An Auckland surgeon is fighting for funded access to a treatment she says could help about 1000 women a year.
Intra-operative radiation therapy (IORT) is suitable for about 30 percent of breast cancer patients - those with early-stage and low-risk cancer.
The treatment has been available privately in Auckland for two years, and involves using a special machine known as an Intrabeam to deliver a single dose of radiation into the cancer cavity at the same time as surgery.
Dr Erica Whineray Kelly, who brought the machine to Auckland, said 85 patients had been treated with it over the past two years.
"Normally when a person has a lumpectomy or partial mastectomy for breast cancer they would have three to five weeks of daily radiation delivered to the whole breast.
"In this setting, the low-grade cancers, women with low-grade cancers, can have a single dose at the same time of surgery, and then that is their radiation treatment delivered."
Those suitable for the treatment were women who were over 45 and had a tumour smaller than 3cm - "that's grade one or grade two", Dr Whineray Kelly said.
"So those tumours we would expect to do well. There are also patients that have come through the screening programmes, so they're a low-risk cancer and we would like to move them from giving them a maximum tolerable treatment to the minimum effective dose, which is what tailoring is all about."
About 10 percent of women would need to go on to have some external beam radiation as well, she said.
"That's because at the time of surgery something turns up that's not right, like they've got a tumour in their lymph nodes or it's a higher grade."
Most women had few if any after-effects, she said - and an international trial concluded intra-operative radiation therapy was convenient, effective and had fewer side effects than the conventional alternative or whole-breast radiation therapy.
Dr Whineray Kelly said the treatment cost $8600 privately, or $12,000 once costs for a radiation oncologist and physicists to deliver the treatment were added.
"Because Intrabeam [the treatment's brand name] has been brought to New Zealand privately, no capital expenditure is required for DHBs [district health boards] to start referring patients.
"DHBs simply have to refer eligible patients to Focus Radiotherapy, the clinic where the Intrabeam is located, and agree to pay the cost, which is less than traditional treatment with a linear accelerator."

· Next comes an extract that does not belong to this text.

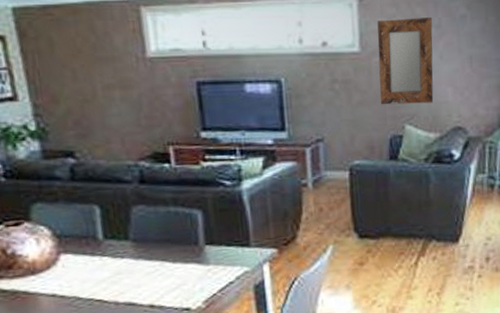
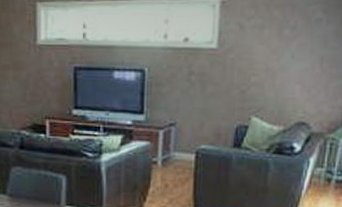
home mirror: present [377,18,434,105] -> none [231,19,288,99]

Auckland woman Jo Cliffe, who was one of the first to have intra-operative radiation therapy two-and-a-half years ago, says it went well.
"I was in overnight, I came home, it seemed to me that I didn't go through the psychological trauma that we... we all go through some but at least for me it was over and done and I could get on with life."
Ms Cliffe, 67, also said the surgery left little mark: "I had two tiny little incisions but look, you'd have to look at with a microscope to find [them] really, no major cutting, very minimal."
Breast Cancer Aotearoa Coalition chief executive Libby Burgess said the treatment could help thousands of New Zealand women.
"The benefits for women are that they don't have to travel to hospital every day for up to five weeks, they avoid the side effects of traditional radiation treatment, such as burns to the skin or potential damage to heart and lungs, and they can recover with the support and the care of their family and friends and get back to their normal lives much faster."
Benefits of treatment still debated
New Zealand's former National Health Committee was assessing the technology until it was disestablished in March this year. It said in a report in March 2015 the "evidence base for comparative effectiveness of IORT is immature and largely comprises lower quality studies."
It also said: "There may be potential benefits to patients and the health care system from IORT being used as a substitute for EBRT [external beam radiation therapy] in the treatment of early breast cancer."
The country's largest health insurer, Southern Cross, does not cover the radiation treatment.
It was reviewing a new application from Dr Whineray Kelly to cover the treatment for members.
But it said advice in previous years from independent and international sources included that patients having the treatment showed a higher rate of recurrence of their cancer, and the treatment was still experimental.
The Ministry of Health said it had taken over the work of the National Health Committee. It said there was considerable debate about the overall risks and benefits of intra-operative radiation therapy, "as much of the evidence around the project is yet to be effectively demonstrated, particularly around any substantive additional benefit over existing treatments".